The holidays are a time for togetherness, love, and family. For me, the holidays have always been a special time to bond despite the differences in my family. For instance, my family gathers around the table to say three prayers before dinner… Latkes are stacked tall next to the Sternos full of fried chicken… the candles from the menorah are all blown out, but the small lamp stand still sits on the table next to Christmas cookies and a book of Kwanzaa history. These are the snapshots of my holiday season celebrating with a multi-religion family.
I am black and a Christian and in my house we celebrate Christmas. However, my family is a beautiful mixture of colors, religions, and cultural backgrounds, so Christmas isn’t the only holiday I’m familiar with celebrating. As December rolls around, my family often has three celebrations for Christmas, Hanukkah, and Kwanza.
My paternal grandparents converted to Judaism in the ‘60s and chose to raise their children under the Jewish religion. My dad took his Torah everywhere with him and was adamant about following all the laws.

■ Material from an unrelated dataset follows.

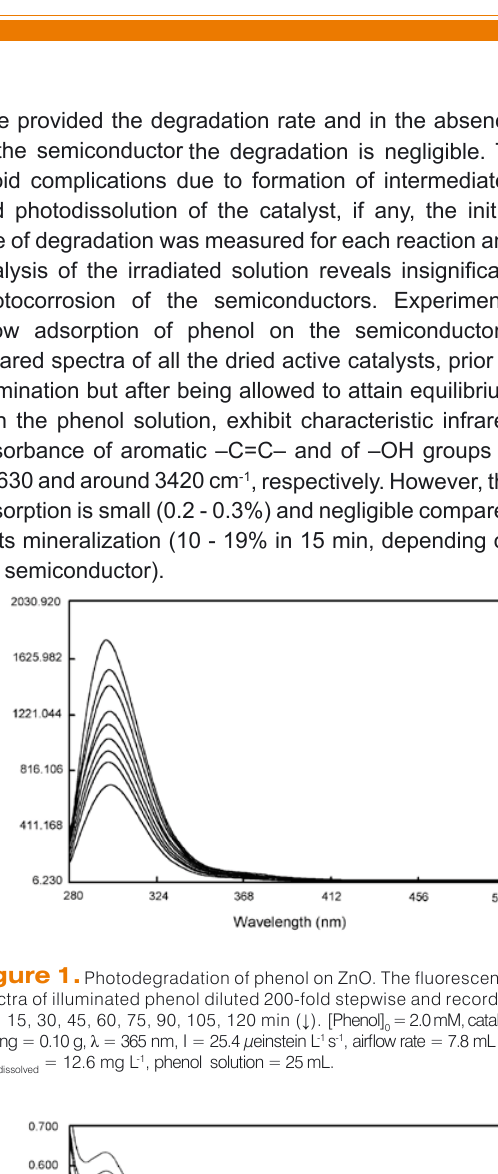
= 2.0 mM, catalyst 0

Until he met my mom.
My mom was raised in a Christian household, attending church every Sunday and while she did not carry her Bible everywhere, she was strong in her faith throughout college and her post-grad life. Before meeting my dad, she hadn’t known black Jews existed and she was hesitant about starting a relationship with him. My dad made their religious differences a non-factor after they met because he converted to Christianity before even proposing.
His religion held an important place in his childhood, but as an adult, he valued the possibility of a family with my mom over that. Eventually, they get married and have some kids (I’m one of them)! I am a Christian and have always celebrated Christmas in my home, but I’m grateful for other traditions and holiday experiences that I’ve gotten to have.
As for Kwanzaa, I have only celebrated Kwanzaa one year with an extended cousin on my mom’s side. As a black woman, I appreciate the principles each day represents. Principles of unity (Umoja), collective work and responsibility (Ujima) and faith (Imani) are important pillars of the African-American community and help to build up the family instead of tearing it down.
My holiday season is full of hashtags like #AVeryJewishChristmas fill my family’s timeline and we fill ourselves with collard greens, turkey, and challah bread. I’m grateful that I have grown up with such a religiously diverse family. It has helped me understand and be open minded to conversations about different belief systems.